— WORK ORDER —
The expected answer is the set of lines in the data below between the line holding "hfov_deg: 63.4" and the line holding "f_number: 1.95", inclusive, written out exactly.

● ● ● ●

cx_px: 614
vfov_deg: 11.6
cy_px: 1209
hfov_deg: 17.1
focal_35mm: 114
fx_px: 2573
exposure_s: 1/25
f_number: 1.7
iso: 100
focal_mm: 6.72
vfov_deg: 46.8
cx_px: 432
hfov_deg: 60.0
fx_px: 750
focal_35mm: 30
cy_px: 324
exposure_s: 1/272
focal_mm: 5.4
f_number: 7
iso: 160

● ● ● ●

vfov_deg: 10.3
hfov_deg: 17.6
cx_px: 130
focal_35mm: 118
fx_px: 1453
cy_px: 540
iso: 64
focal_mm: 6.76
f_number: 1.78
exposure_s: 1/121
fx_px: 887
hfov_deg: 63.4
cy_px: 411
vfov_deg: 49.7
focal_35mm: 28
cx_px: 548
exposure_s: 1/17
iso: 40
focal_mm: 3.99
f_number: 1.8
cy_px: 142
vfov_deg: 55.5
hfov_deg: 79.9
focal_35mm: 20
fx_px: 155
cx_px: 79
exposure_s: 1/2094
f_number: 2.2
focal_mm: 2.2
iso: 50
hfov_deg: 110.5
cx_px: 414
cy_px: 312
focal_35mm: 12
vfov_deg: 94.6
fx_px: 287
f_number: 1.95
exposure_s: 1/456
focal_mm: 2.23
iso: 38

● ● ● ●

— TASK RESULT —
hfov_deg: 63.4
cy_px: 411
vfov_deg: 49.7
focal_35mm: 28
cx_px: 548
exposure_s: 1/17
iso: 40
focal_mm: 3.99
f_number: 1.8
cy_px: 142
vfov_deg: 55.5
hfov_deg: 79.9
focal_35mm: 20
fx_px: 155
cx_px: 79
exposure_s: 1/2094
f_number: 2.2
focal_mm: 2.2
iso: 50
hfov_deg: 110.5
cx_px: 414
cy_px: 312
focal_35mm: 12
vfov_deg: 94.6
fx_px: 287
f_number: 1.95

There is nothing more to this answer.